Wednesday, September 18, 2013

Up in the sky, its a bird, its a plan, no, its a hover-craft-camera...

If a home is for sale in Avondale or Riverside, don't be surprised to hear some buzzing overhead. It might be a remotely controlled, camera-equipped miniature aircraft sent aloft to photograph the sale property.



Videos and photographs set marketing of the property apart from the competition.

Halstead Property, of Connecticut, uses an insured, contracted vendor to provide aerial photography services for high-end properties in Connecticut, New Jersey, the Hamptons and the Hudson Valley for about four years.

"We've used it on properties as low as $1 million, as well as a $30 million home on the water in Darien," said Halstead spokeswoman Robyn Kammerer. "The buyers think it's great, and the sellers think it's a lot of fun. We've been a firm believer in it. We've sold houses with it. It works."

While home buyers still scan newspapers' real estate sections to gain a sense of the housing market and the availability of properties, they now can use their computer to take virtual tours of a home.

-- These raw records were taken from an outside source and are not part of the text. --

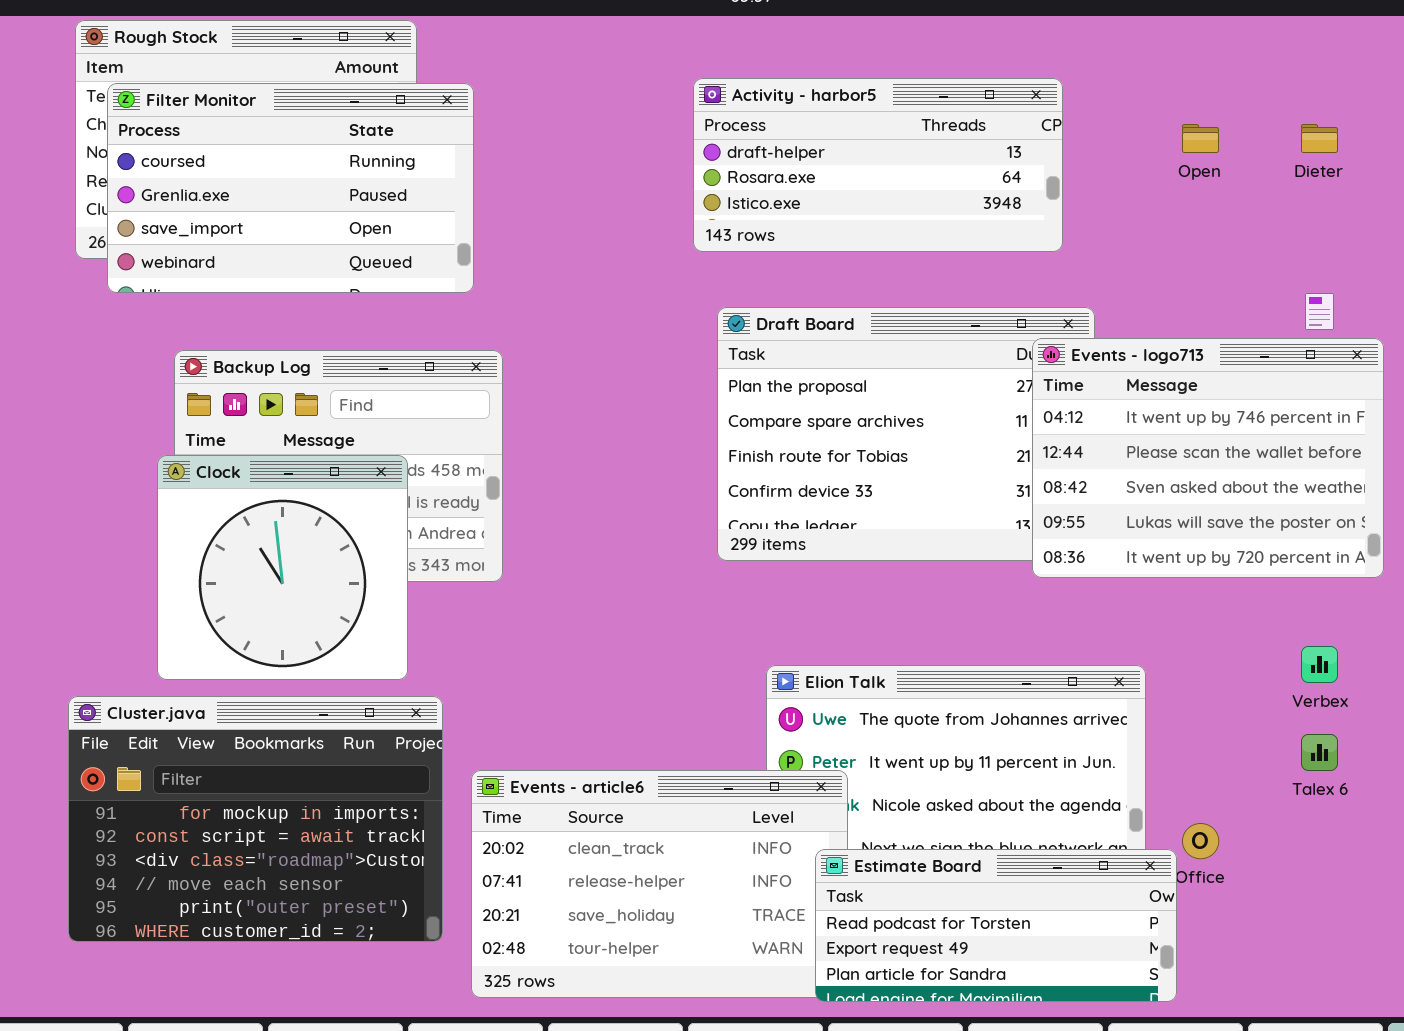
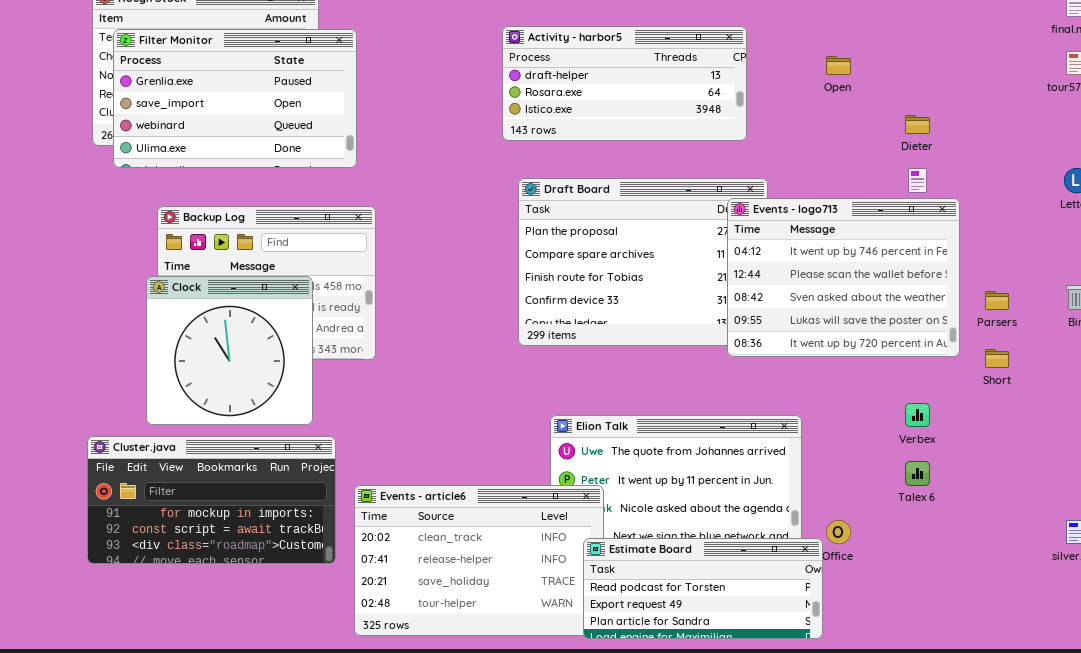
Filter Monitor: [107,83,474,293] -> [113,29,357,168], scrolled down 1 row
Dieter: [1301,124,1338,153] -> [905,115,930,134], moved
Cluster.java: [68,696,443,942] -> [87,436,336,564], resized

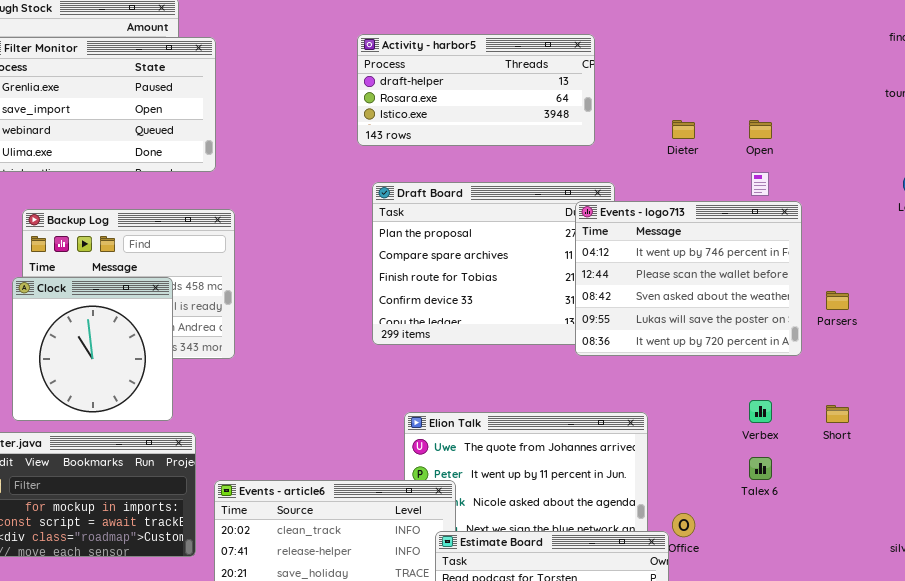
Open: [826,56,851,75] -> [749,120,772,139], moved
Dieter: [905,115,930,134] -> [672,120,695,139], moved
Short: [985,349,1009,368] -> [826,405,849,423], moved

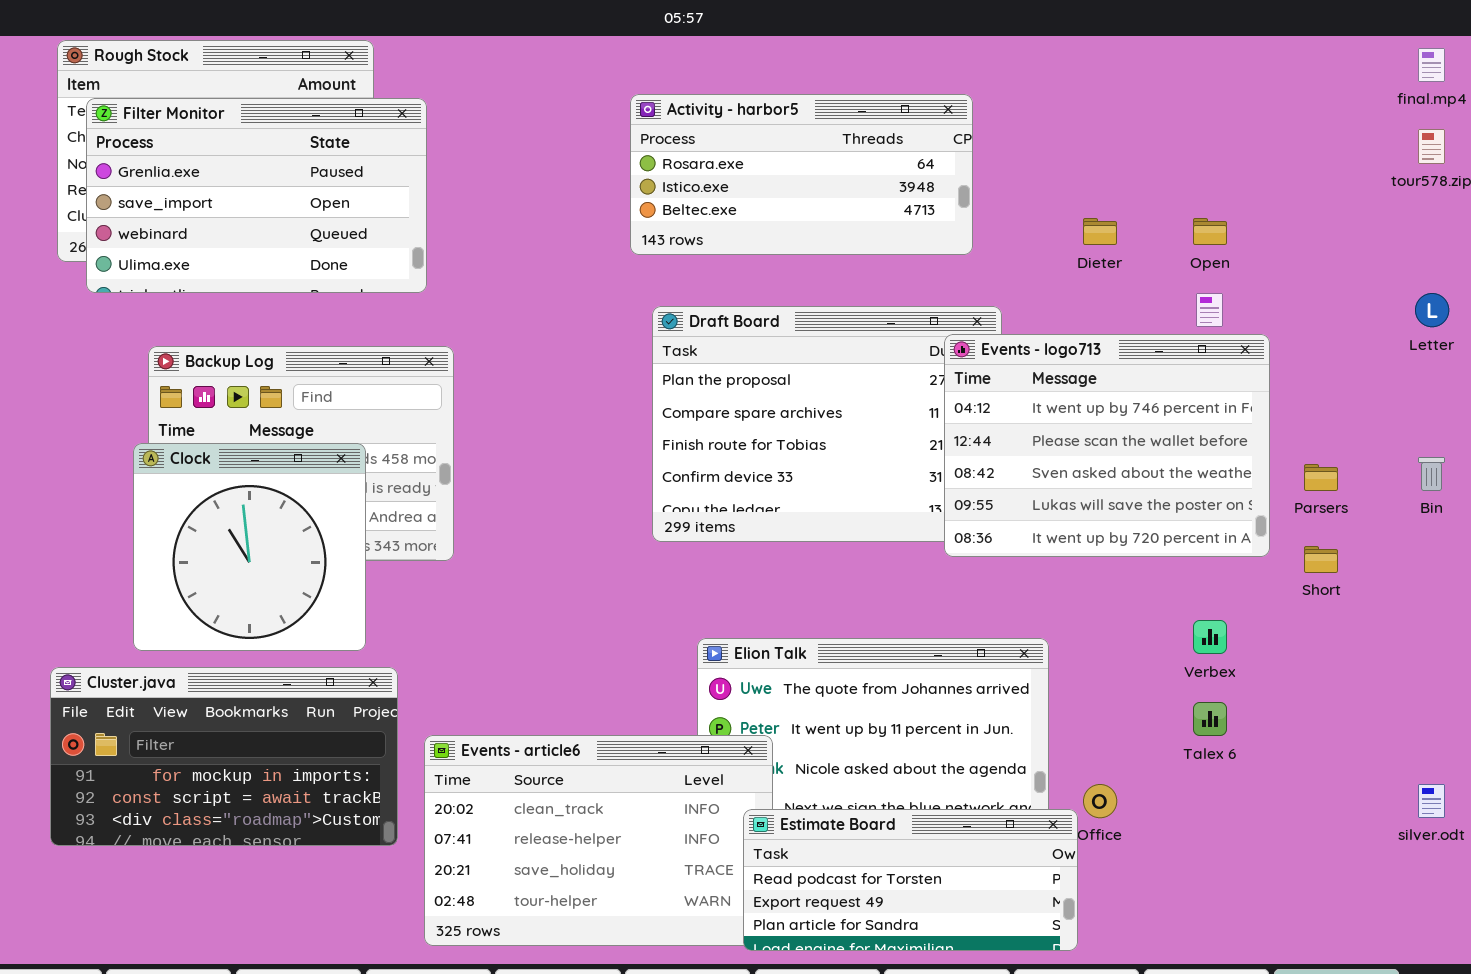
Activity - harbor5: [357,34,595,146] -> [630,94,973,255], scrolled down 1 row
Short: [826,405,849,423] -> [1304,546,1338,573], moved

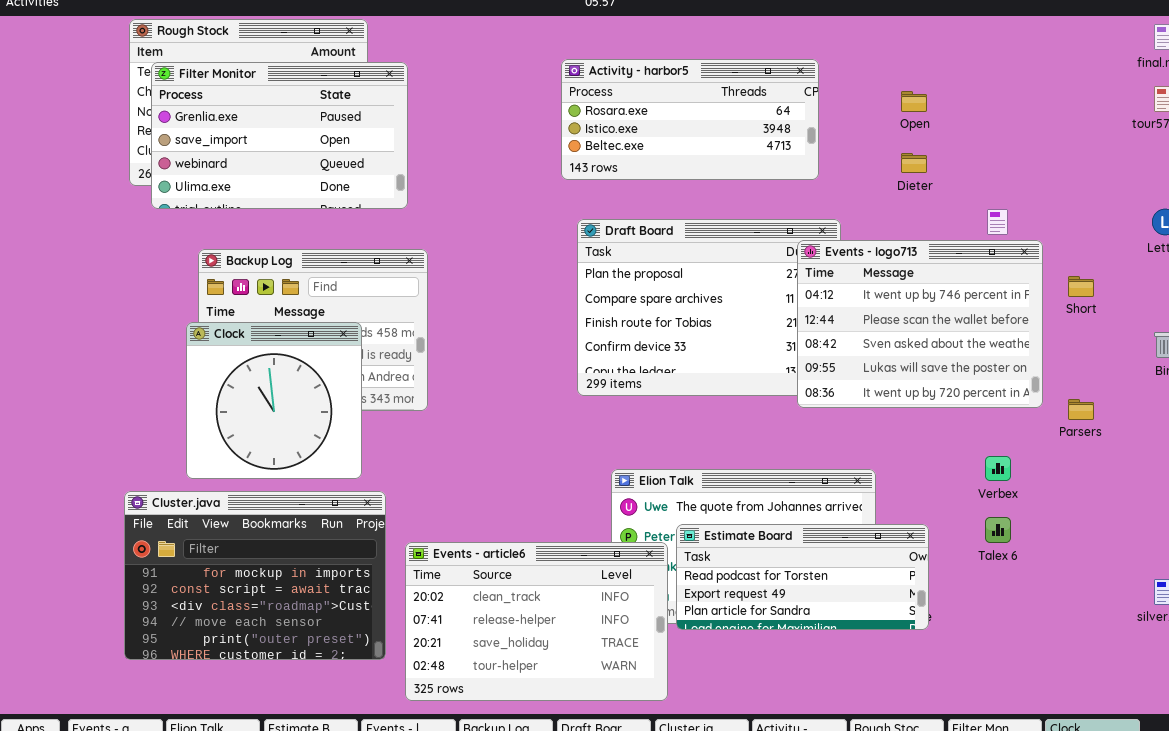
Open: [1193,218,1227,245] -> [901,91,927,112], moved
Parsers: [1304,464,1338,491] -> [1068,399,1094,420], moved
Short: [1304,546,1338,573] -> [1068,276,1094,297], moved
Cluster.java: [50,667,398,846] -> [124,491,386,660], resized
Estimate Board: [743,809,1078,951] -> [676,524,929,630], moved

"Today, Realtors think outside the box. It's not like when I started -- with the Sunday paper," said Mary Ann Hebert, president of the Connecticut Association of Realtors. "Our goal is to expose a property to people any way possible. They want to take a good inside tour before they pick up the phone."

For sale signs now include QR codes that people can scan with their smartphones or tablets, bringing them to a website that describes the property, she said. The technology supersedes the "talking house" that featured recorded messages about a property that could be heard on a car radio.

Selling houses in today's economy is challenging. In order to sell quickly and for top dollar, you may need more of an edge. An aerial video with shots, may be in order.